Kaiba Gionfriddo, the child, had tracheobronchomalacia, a condition in which the child’s airway to one of his lungs collapsed. He was unable to exhale carbon dioxide and take in enough oxygen because of his illness.

He was only six weeks old when he began to turn blue while eating out with his family. At the age of two months, he required the insertion of a breathing tube into his trachea to ensure his survival.

Kaiba’s doctors sought advice from Dr. Glenn Green, MD, an associate professor of paediatric otolarygololgy at the University of Michigan.

A tracheal splint was custom-made for Kaiba by him and a biomedical engineering professor at the University of Michigan, Scott Hollister, Ph.D., who used a CT scan of Kaiba’s airway to inform the device’s construction.

On February 9, 2012, they put the splint on the bronchus of Kaiba’s left lung after getting urgent approval from the Food and Drug Administration to do so.

We think the material we used works very well for this “According to a press statement issued by Michigan, Hollister stated.

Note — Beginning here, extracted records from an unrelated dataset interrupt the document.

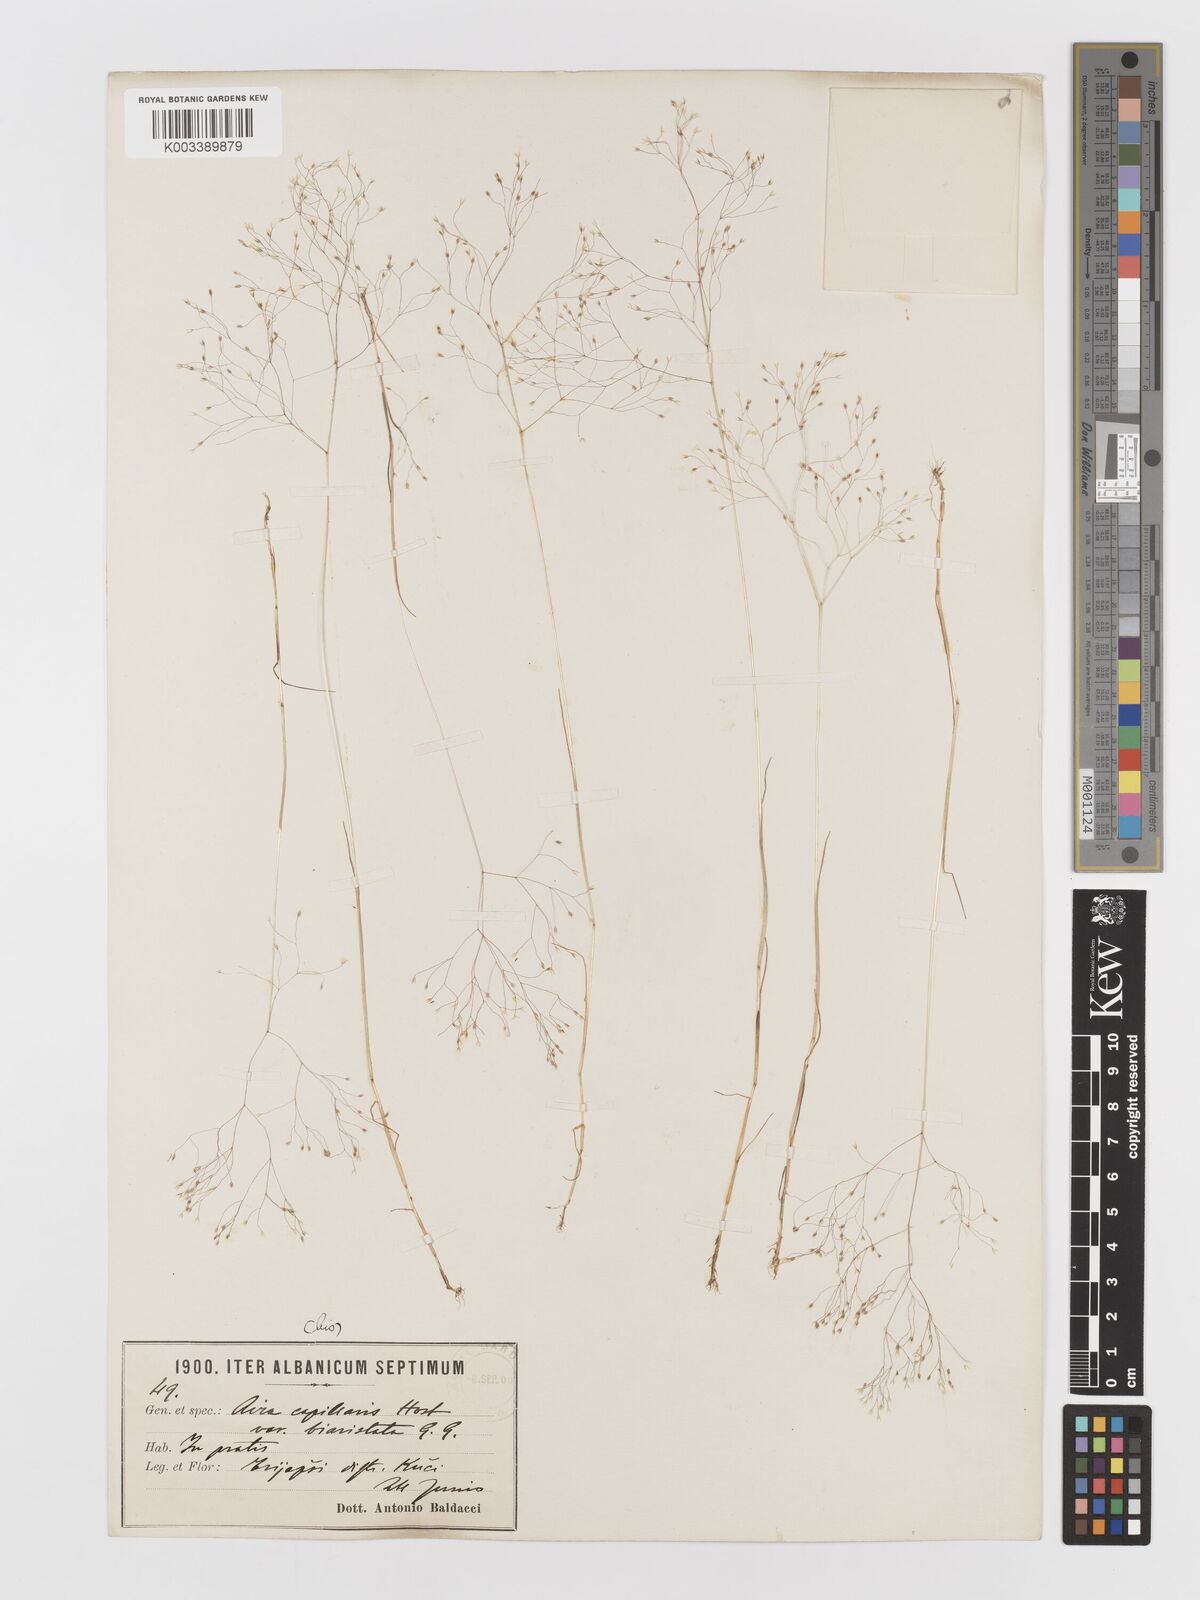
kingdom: Plantae
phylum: Tracheophyta
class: Liliopsida
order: Poales
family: Poaceae
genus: Aira
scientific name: Aira elegans
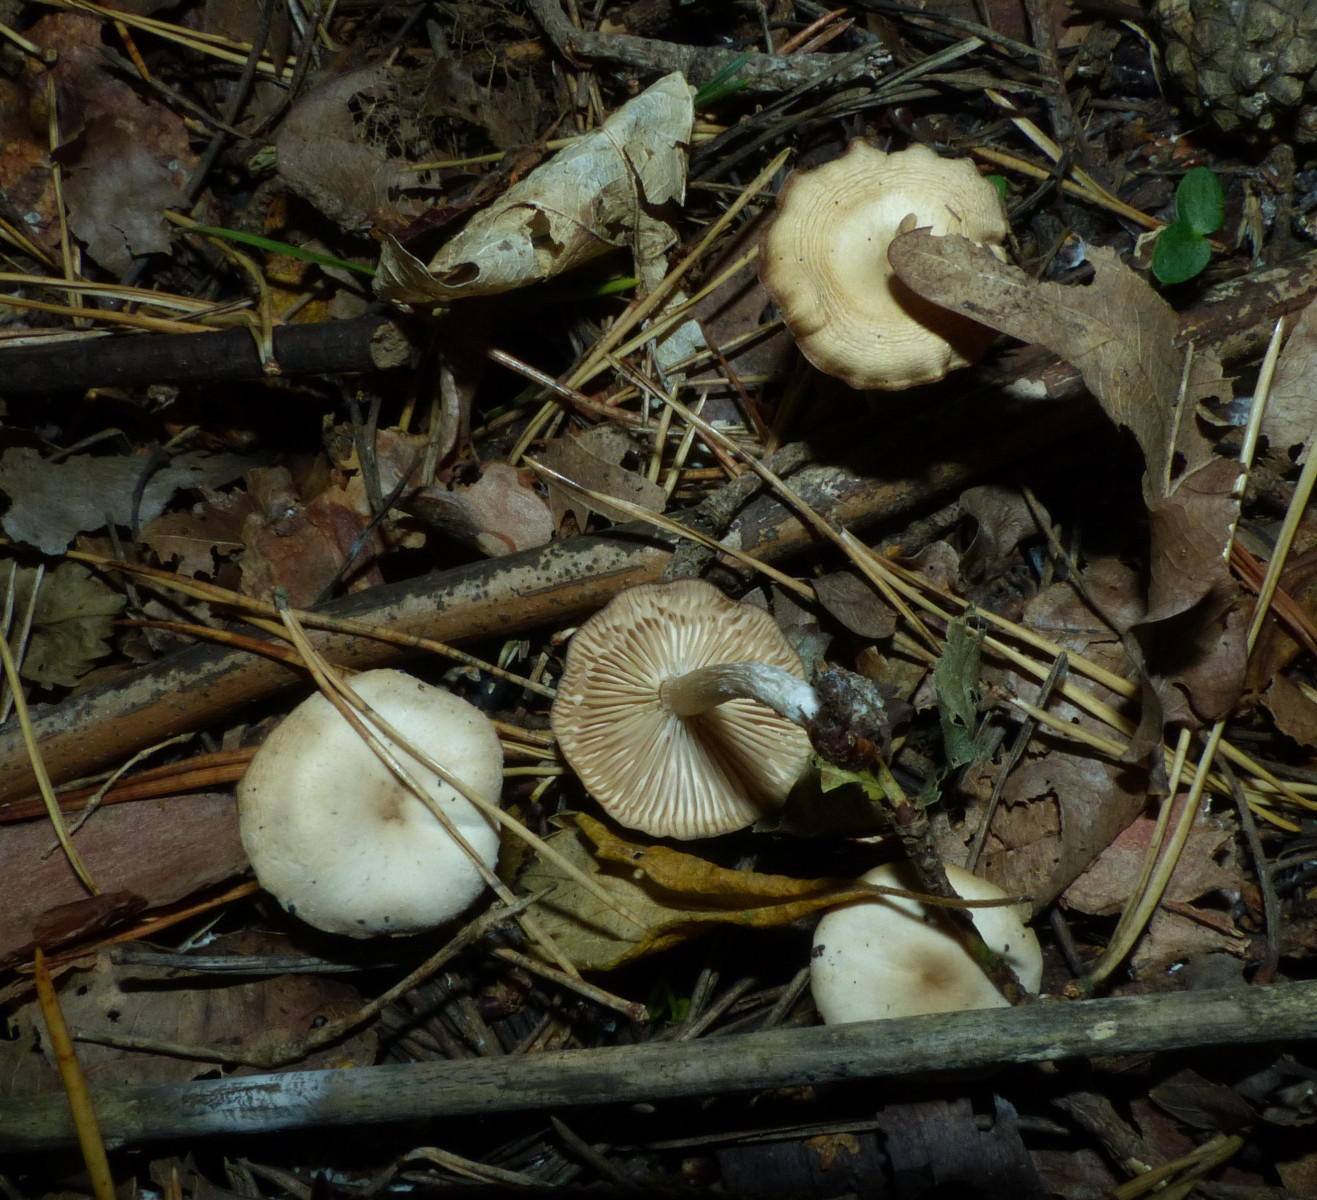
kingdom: Fungi
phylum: Basidiomycota
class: Agaricomycetes
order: Agaricales
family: Tricholomataceae
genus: Clitocybe
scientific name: Clitocybe fragrans
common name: vellugtende tragthat
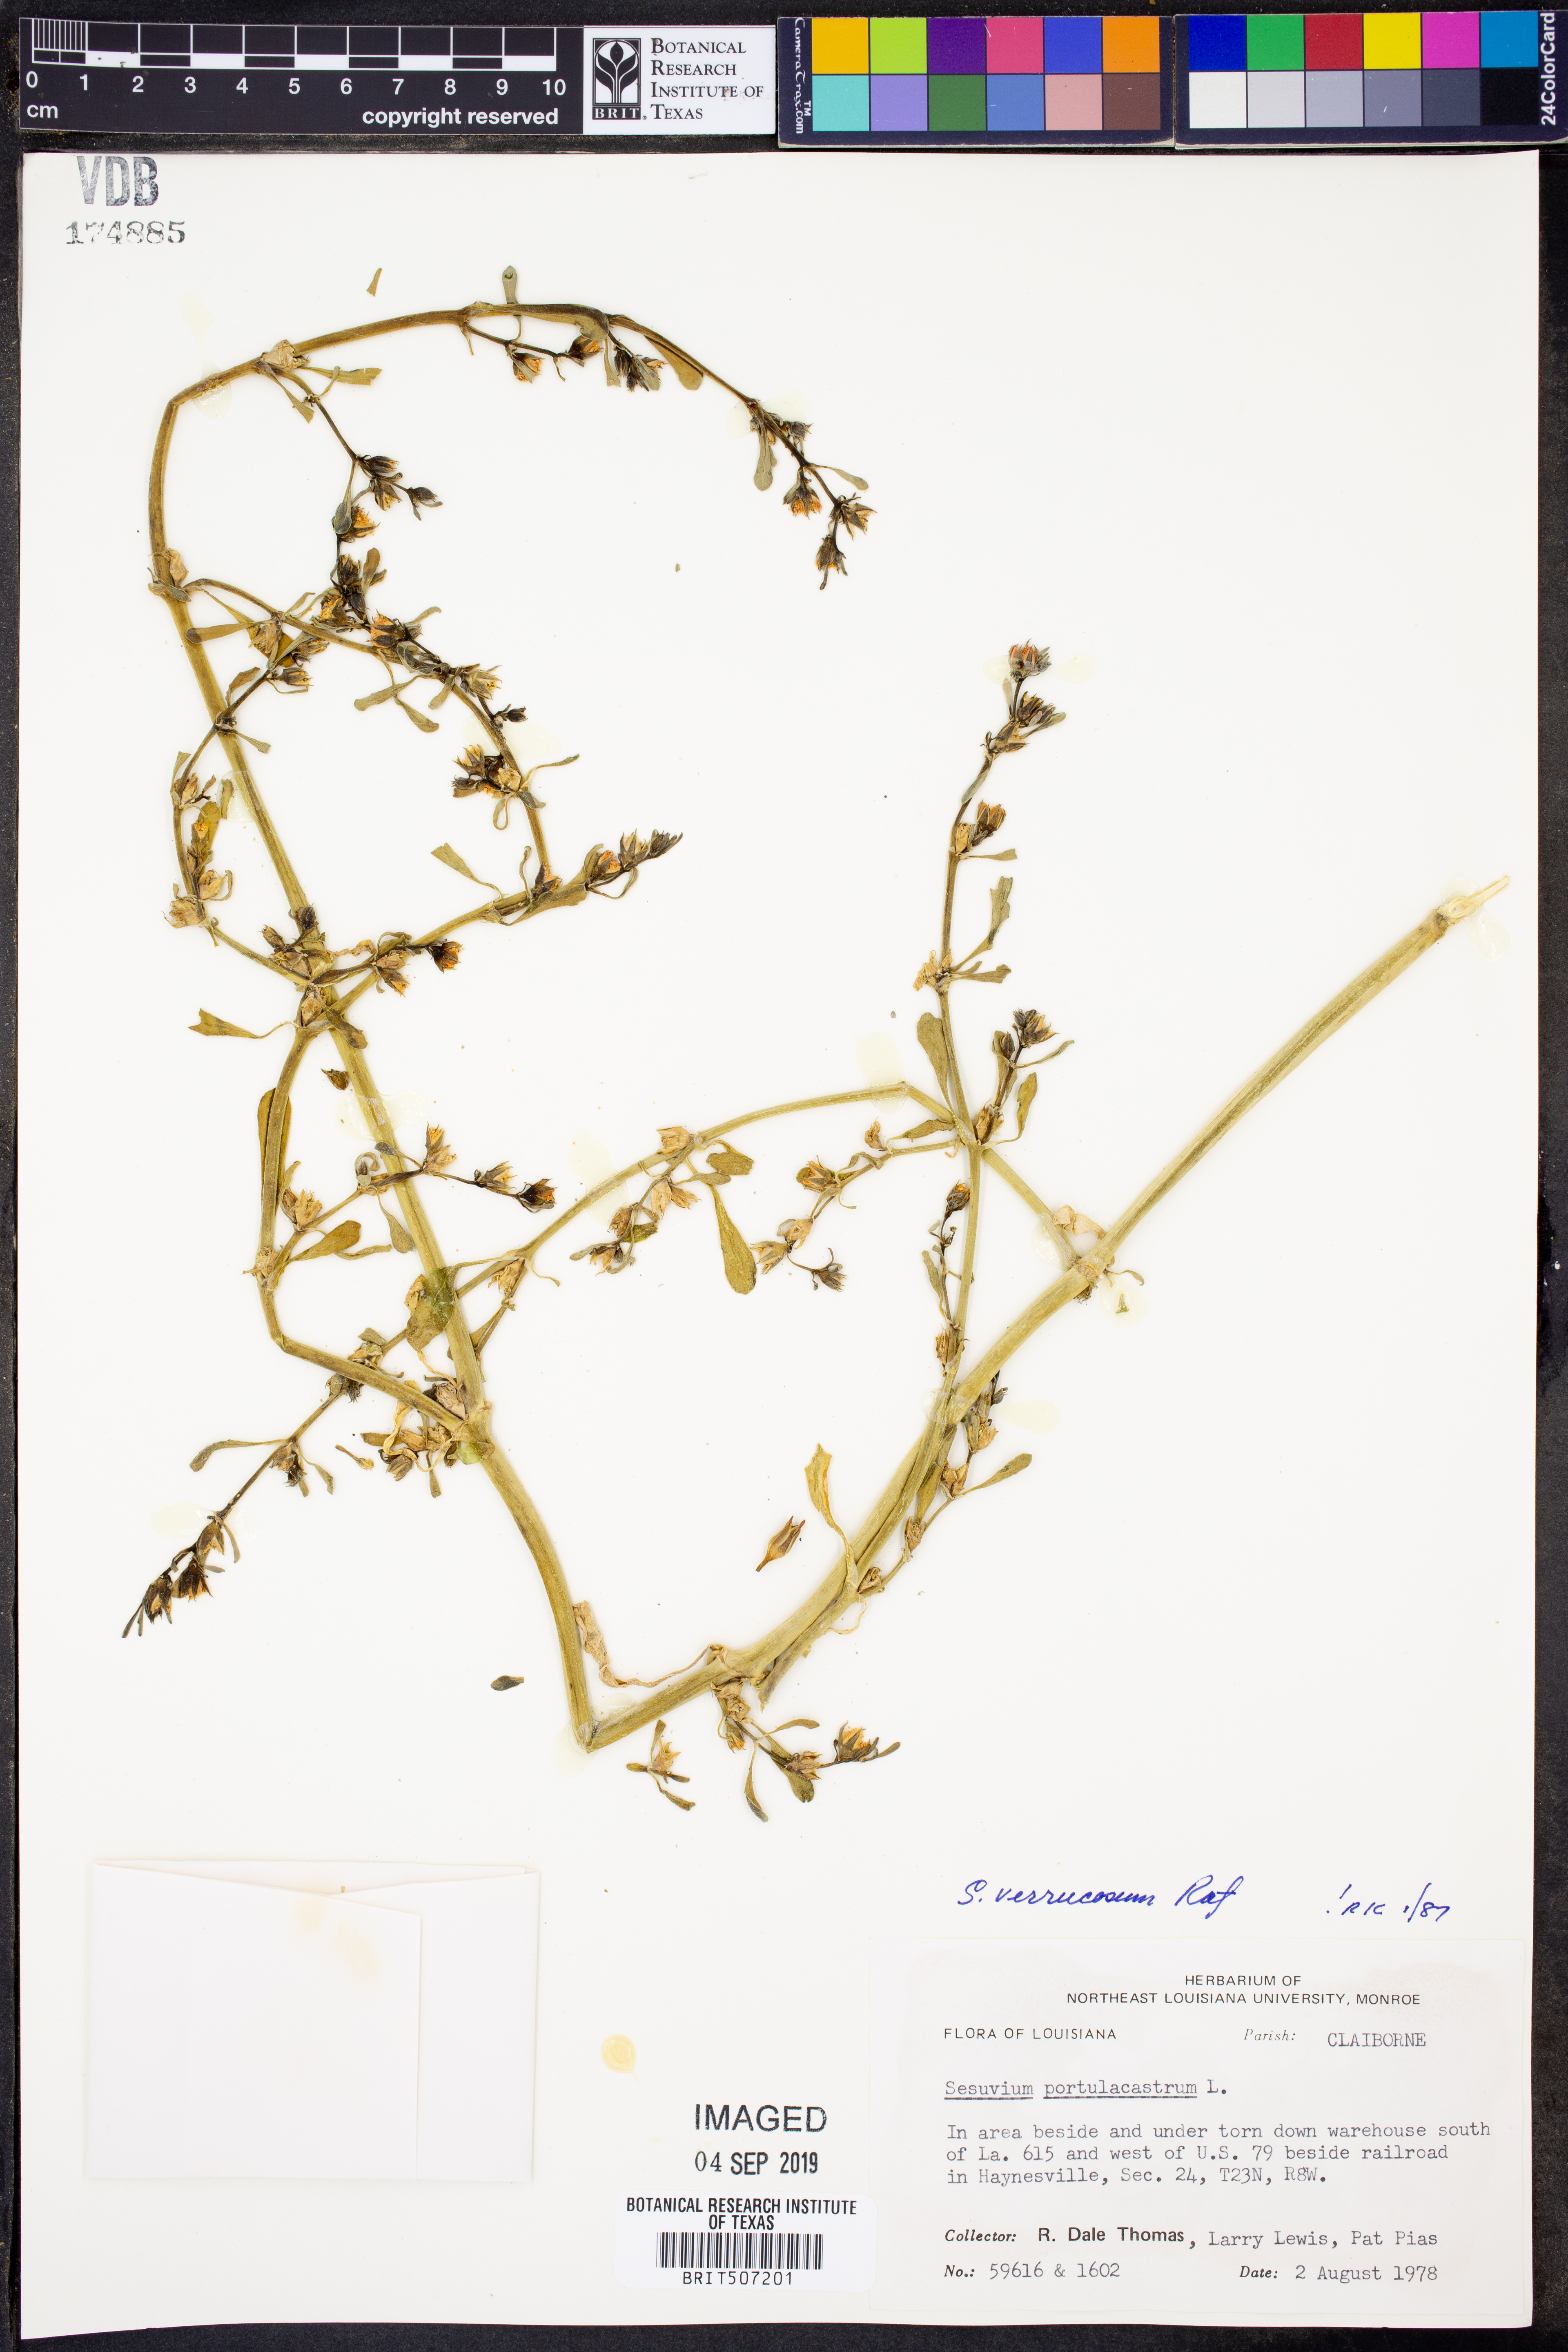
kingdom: Plantae
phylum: Tracheophyta
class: Magnoliopsida
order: Caryophyllales
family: Aizoaceae
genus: Sesuvium
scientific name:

“It will take about the same amount of time for this material to dissolve into the body as it does for the trachea to reconstruct and develop into a healthy state, which is roughly two to three years.

Last Words

The field of medicine is just one that has found 3D printing to be a helpful and potentially game-changing technology.

Printing’s many uses have grown alongside its speed, quality, and versatility. Current medical 3D printing applications are being refined and new ones are being investigated by researchers.

Significant and promising medical advancements have already been made with 3D printing, but more revolutionary applications, such as manufacturing human organs, would require further development.